- **To do**
Check each line below for the word "intégral", and copy those that have it.

- **Excerpted data**
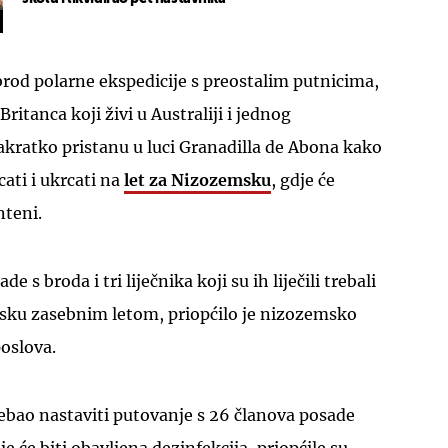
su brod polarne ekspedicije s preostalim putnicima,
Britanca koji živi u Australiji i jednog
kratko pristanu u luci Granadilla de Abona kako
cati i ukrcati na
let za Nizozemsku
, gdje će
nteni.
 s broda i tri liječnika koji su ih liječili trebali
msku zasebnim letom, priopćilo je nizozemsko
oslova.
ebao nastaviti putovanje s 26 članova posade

...

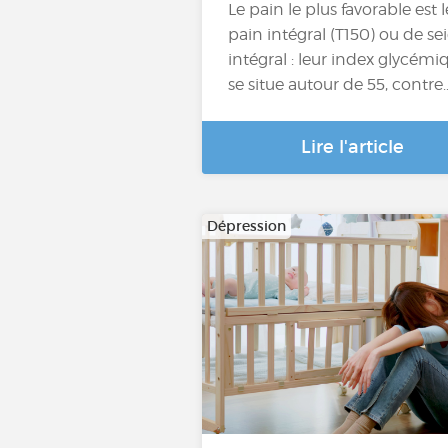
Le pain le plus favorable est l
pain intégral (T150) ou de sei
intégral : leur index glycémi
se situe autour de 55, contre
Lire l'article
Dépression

- **Answer area**
pain intégral (T150) ou de sei
intégral : leur index glycémi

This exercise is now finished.